I understand that “The difference between the having and where clause in SQL is that the where clause cannot be used with aggregates, but the having clause can.” (Having vs Where Clause in SQL | GeeksforGeeks)

…but my question is, in what instance would you want to wait until your data is aggregated and use the HAVING clause vs just getting rid of the spurious data at the outset by using the WHERE clause.

I could see how this would work in SAS since you can use the same dataset over and over…but it just seems to me in SQL that you read and process/summarize your data all in one big honkin’ step.

Vorian_Atreides · March 16, 2021, 9:48pm

You have transactional data and you only want those customers whose total spending is above a certain threshold. (Or below.)

Marcie · March 16, 2021, 11:50pm

The way I think of it (which may be inaccurate in subtle ways that haven’t bitten me yet) is WHERE works on the source data table(s), filtering rows before SELECTing columns, while HAVING works on the result table, after SELECTion & possible aggregation.

@Vorian_Atreides’s example is a good one & the type of thing that came to mind first. Another example where HAVING might come in handy is when you want to filter on a field that has a lot of possible values but is not indexed in the source table (eg ZIP code). If I put zip_code = 12345 in the WHERE clause it might cause the query to run much longer as it scans a large table, but aggregating the data first & then filtering using HAVING can have better performance. YMMV.

knoath · March 17, 2021, 1:26am

If you’re using a dollar threshold for the having and it turns out that there are a lot of rows (pre-aggregation) with zero dollar amounts, you might want to exclude the zero dollar rows in your where statement as it will have no bearing on your having clause.

1695814 · May 27, 2021, 3:41pm

I have some policy data that has a record for each coverage on a policy.

Some of those coverages have inconsistent data and I’m trying to find them.

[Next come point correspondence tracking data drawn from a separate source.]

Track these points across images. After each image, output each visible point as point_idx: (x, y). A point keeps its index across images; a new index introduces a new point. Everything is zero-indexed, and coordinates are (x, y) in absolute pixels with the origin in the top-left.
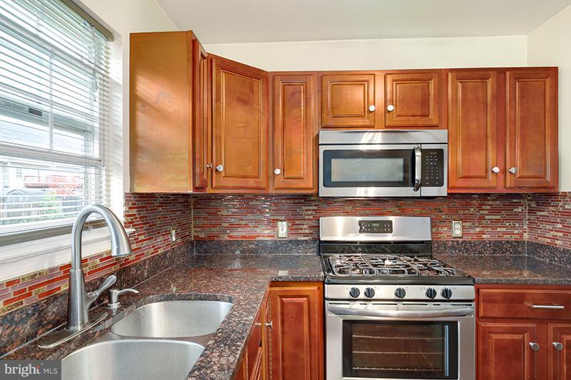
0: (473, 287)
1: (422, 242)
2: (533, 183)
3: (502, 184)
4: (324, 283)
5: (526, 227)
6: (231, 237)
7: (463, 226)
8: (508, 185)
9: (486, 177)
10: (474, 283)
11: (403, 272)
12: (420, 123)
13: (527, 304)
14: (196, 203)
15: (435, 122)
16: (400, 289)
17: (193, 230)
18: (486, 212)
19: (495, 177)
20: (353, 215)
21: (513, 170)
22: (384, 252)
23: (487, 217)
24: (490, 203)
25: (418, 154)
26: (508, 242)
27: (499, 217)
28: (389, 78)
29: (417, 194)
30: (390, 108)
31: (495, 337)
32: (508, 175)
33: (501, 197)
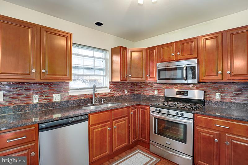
6: (143, 94)
14: (136, 84)
17: (135, 91)
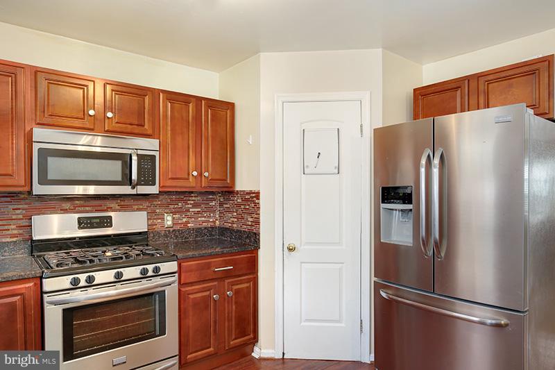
0: (176, 262)
1: (140, 233)
2: (219, 184)
3: (199, 185)
4: (41, 278)
5: (217, 216)
7: (173, 218)
8: (203, 185)
9: (188, 179)
10: (177, 259)
11: (122, 258)
12: (136, 131)
13: (212, 269)
15: (150, 132)
16: (118, 272)
18: (190, 206)
19: (194, 179)
20: (71, 213)
21: (206, 174)
22: (104, 245)
23: (191, 210)
24: (193, 198)
25: (135, 158)
26: (205, 228)
27: (199, 210)
28: (109, 88)
29: (134, 192)
30: (110, 115)
31: (191, 296)
32: (203, 177)
33: (201, 194)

Here’s some sample data (assume that all coverages are for the base insured (there are no spousal or child riders here)):
policy,coverage,sex
ABC001,B,M
ABC001,R1,M
ABC001,R2,M
XYZ999,B,M
XYZ999,R1,F
XYZ999,R2,M

As you can see the R1 rider on XYZ999 has a sex of F even though it’s a rider on the base insured who is most certainly an M.

In SAS, I would do something like this (assume it’s actually a flat file and not comma delimited (also, I’m not quite sure of the syntax for some of this anymore)):

DATA BASE RDR;
INFILE POLDATA;
INPUT
@01 POLICY $6.
@07 COVERAGE $2.
@09 SEX $1.
;
IF COVERAGE = 'B' THEN OUTPUT BASE;
ELSE OUTPUT RDR;
RUN;

DATA BADSEX;
MERGE BASE(IN=A KEEP=POLICY SEX RENAME=(SEX=BASESEX)) RDR(IN=B RENAME=(SEX=RDRSEX));
BY POLICY;
IF A AND B AND BASESEX<>RDRSEX;
RUN;
 
PROC PRINT;
ID POLICY;
VAR COVERAGE BASESEX RDRSEX;
TITLE 'MISMATCHED SEX';

The output would (hopefully) give me “XYZ999 R1 M F”.

I need to figure out how to do an inner (?) join for a dataset onto itself.